Is it desirable, then, to pass by allusions without comprehending them? Have we not praised the aspiring student who wants to know, for instance, who was the
“daughter of the gods, divinely tall
And most divinely fair,”
or who it was
“Who saw life steadily and saw it whole,
The mellow glory of the Attic stage,
Singer of sweet Colonus and its child”?
We can only say that, whereas anxiety to understand whatever one reads intelligently is to be commended, no individual knowledge about a masterpiece of poetic genius is to be put in place of the masterpiece itself. And we unhesitatingly condemn the practice of using poems as vehicles for lessons in grammar, Grimm’s Law, or any other technical matter whatsoever. For instance, if Wordsworth’s “Excursion” has any meaning for your heart and mind, do not read it with notes which stop you four times in the first three lines, with the derivation of “landscape,” the explanation of “downs” and other kindred matters, which are undoubtedly useful, but should not be learnt by the medium of an immortal poem. If you need lessons in this elementary sort of thing, we should advise you to find them elsewhere.
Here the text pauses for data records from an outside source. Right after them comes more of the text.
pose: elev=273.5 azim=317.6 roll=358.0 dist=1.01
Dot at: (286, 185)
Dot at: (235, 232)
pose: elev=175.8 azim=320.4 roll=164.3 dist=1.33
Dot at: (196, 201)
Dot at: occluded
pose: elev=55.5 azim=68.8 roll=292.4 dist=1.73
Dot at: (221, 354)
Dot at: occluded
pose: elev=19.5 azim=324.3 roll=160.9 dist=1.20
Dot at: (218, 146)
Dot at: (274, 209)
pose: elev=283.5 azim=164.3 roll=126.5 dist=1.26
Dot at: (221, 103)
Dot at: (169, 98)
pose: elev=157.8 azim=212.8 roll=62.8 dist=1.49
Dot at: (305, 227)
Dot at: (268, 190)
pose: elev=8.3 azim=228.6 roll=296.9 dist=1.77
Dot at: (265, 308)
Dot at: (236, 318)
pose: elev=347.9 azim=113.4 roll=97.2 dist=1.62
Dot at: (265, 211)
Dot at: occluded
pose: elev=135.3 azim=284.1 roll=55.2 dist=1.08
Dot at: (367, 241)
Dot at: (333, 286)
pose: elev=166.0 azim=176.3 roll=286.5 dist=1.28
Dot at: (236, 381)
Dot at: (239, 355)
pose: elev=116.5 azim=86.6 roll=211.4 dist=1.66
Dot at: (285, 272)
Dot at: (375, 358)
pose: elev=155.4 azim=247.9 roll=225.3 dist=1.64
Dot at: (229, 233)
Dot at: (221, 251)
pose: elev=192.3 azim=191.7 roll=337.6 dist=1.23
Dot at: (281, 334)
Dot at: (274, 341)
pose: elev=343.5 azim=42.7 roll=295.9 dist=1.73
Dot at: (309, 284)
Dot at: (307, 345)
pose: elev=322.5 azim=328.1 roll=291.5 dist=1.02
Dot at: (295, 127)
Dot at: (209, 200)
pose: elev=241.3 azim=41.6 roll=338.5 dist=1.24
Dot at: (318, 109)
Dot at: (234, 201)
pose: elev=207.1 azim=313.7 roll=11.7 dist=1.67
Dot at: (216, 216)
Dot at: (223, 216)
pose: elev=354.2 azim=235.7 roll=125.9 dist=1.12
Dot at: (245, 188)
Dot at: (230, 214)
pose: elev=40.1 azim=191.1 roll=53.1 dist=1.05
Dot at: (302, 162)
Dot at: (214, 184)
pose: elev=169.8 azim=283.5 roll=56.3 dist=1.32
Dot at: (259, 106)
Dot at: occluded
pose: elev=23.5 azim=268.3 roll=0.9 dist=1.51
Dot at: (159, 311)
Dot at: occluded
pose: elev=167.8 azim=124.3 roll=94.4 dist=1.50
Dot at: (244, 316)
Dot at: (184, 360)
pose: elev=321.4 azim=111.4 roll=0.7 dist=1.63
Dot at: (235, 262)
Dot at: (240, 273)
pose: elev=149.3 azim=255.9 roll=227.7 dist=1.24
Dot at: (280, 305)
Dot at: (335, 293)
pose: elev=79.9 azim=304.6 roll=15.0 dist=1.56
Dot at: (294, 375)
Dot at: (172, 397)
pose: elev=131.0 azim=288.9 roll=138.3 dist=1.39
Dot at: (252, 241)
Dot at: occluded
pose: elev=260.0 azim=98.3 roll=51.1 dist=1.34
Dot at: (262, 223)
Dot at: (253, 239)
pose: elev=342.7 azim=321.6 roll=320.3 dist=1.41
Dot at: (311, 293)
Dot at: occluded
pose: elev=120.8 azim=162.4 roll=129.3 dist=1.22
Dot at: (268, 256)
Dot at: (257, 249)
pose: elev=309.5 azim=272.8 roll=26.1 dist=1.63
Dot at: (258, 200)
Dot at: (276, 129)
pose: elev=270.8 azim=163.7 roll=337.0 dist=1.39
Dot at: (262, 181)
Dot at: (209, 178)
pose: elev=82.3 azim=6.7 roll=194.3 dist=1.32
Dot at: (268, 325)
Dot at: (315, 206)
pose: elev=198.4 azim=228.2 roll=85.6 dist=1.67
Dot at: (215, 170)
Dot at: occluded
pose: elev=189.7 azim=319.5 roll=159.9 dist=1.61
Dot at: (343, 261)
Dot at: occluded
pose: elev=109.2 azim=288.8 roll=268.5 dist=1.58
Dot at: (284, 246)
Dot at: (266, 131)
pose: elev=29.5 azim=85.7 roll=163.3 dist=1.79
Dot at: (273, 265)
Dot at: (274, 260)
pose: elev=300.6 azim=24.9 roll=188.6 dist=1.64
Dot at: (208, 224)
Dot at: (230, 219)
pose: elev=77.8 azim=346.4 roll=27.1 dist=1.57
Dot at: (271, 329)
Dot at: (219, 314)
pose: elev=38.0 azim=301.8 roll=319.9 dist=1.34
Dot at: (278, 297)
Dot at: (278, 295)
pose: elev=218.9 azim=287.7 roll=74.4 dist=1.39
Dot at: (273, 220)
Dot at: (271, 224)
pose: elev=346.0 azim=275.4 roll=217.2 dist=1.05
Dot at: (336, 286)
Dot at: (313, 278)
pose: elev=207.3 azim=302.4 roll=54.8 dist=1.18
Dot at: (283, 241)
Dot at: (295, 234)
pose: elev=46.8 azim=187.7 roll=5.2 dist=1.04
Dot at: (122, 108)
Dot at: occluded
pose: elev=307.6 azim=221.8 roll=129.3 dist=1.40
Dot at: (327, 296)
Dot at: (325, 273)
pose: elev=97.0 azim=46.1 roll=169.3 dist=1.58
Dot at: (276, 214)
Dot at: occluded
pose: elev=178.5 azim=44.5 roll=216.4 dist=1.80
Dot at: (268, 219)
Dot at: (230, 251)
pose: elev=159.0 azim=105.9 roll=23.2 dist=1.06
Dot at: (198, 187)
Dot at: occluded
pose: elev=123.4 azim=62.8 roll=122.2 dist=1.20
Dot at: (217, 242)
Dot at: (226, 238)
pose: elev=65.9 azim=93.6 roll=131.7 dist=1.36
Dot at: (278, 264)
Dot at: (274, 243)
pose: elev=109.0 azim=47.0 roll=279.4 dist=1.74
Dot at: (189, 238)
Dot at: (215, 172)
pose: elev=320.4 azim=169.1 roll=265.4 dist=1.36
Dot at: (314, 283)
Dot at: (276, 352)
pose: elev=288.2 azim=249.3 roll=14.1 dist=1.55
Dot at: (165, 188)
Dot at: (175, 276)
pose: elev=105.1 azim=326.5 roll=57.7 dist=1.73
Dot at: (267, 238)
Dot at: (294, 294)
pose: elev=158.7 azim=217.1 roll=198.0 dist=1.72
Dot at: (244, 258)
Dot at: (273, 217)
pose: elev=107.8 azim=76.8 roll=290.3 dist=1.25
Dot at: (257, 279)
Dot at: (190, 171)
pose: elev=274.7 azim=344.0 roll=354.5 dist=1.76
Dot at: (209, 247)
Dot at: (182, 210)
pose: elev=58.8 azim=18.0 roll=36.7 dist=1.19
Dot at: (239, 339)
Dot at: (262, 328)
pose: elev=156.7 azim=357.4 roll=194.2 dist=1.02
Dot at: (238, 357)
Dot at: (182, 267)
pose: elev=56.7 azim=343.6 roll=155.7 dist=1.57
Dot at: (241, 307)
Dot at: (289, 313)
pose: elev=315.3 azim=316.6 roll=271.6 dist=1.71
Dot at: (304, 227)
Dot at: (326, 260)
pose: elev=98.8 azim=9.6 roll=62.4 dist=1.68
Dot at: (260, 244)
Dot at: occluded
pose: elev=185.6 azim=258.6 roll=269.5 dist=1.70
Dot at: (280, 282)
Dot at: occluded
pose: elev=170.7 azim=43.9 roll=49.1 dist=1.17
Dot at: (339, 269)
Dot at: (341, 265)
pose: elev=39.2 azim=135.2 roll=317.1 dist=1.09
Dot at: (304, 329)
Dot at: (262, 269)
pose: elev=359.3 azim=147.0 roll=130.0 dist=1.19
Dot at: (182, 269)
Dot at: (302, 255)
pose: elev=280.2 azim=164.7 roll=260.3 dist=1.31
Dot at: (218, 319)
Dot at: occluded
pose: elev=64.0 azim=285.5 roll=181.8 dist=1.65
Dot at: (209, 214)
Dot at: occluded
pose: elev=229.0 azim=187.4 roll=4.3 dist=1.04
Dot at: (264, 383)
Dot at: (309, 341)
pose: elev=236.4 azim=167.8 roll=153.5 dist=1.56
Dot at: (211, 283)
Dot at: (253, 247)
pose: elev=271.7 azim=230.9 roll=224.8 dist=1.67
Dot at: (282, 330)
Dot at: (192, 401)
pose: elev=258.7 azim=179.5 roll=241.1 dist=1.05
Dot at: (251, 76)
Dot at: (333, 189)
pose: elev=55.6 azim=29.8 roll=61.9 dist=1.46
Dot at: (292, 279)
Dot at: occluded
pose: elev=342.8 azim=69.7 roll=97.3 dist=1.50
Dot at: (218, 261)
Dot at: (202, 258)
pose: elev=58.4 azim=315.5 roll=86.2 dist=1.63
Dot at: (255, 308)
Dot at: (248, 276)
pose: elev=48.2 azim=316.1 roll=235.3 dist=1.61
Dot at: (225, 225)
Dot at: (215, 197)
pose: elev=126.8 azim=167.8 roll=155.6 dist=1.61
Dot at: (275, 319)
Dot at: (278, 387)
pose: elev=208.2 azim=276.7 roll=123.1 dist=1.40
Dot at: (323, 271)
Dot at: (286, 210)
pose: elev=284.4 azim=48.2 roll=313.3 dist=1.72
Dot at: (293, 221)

If you have to read one of Shakespeare’s plays edited by such admirable commentators as Mr. Aldis Wright or Mr. Verity, do not adopt the method of the girl who covered up the text, lest it should divert her attention from the notes! But the notes are the most important matter to the minds of thousands of middle-class girls and boys, because it is on the notes they are going to be examined.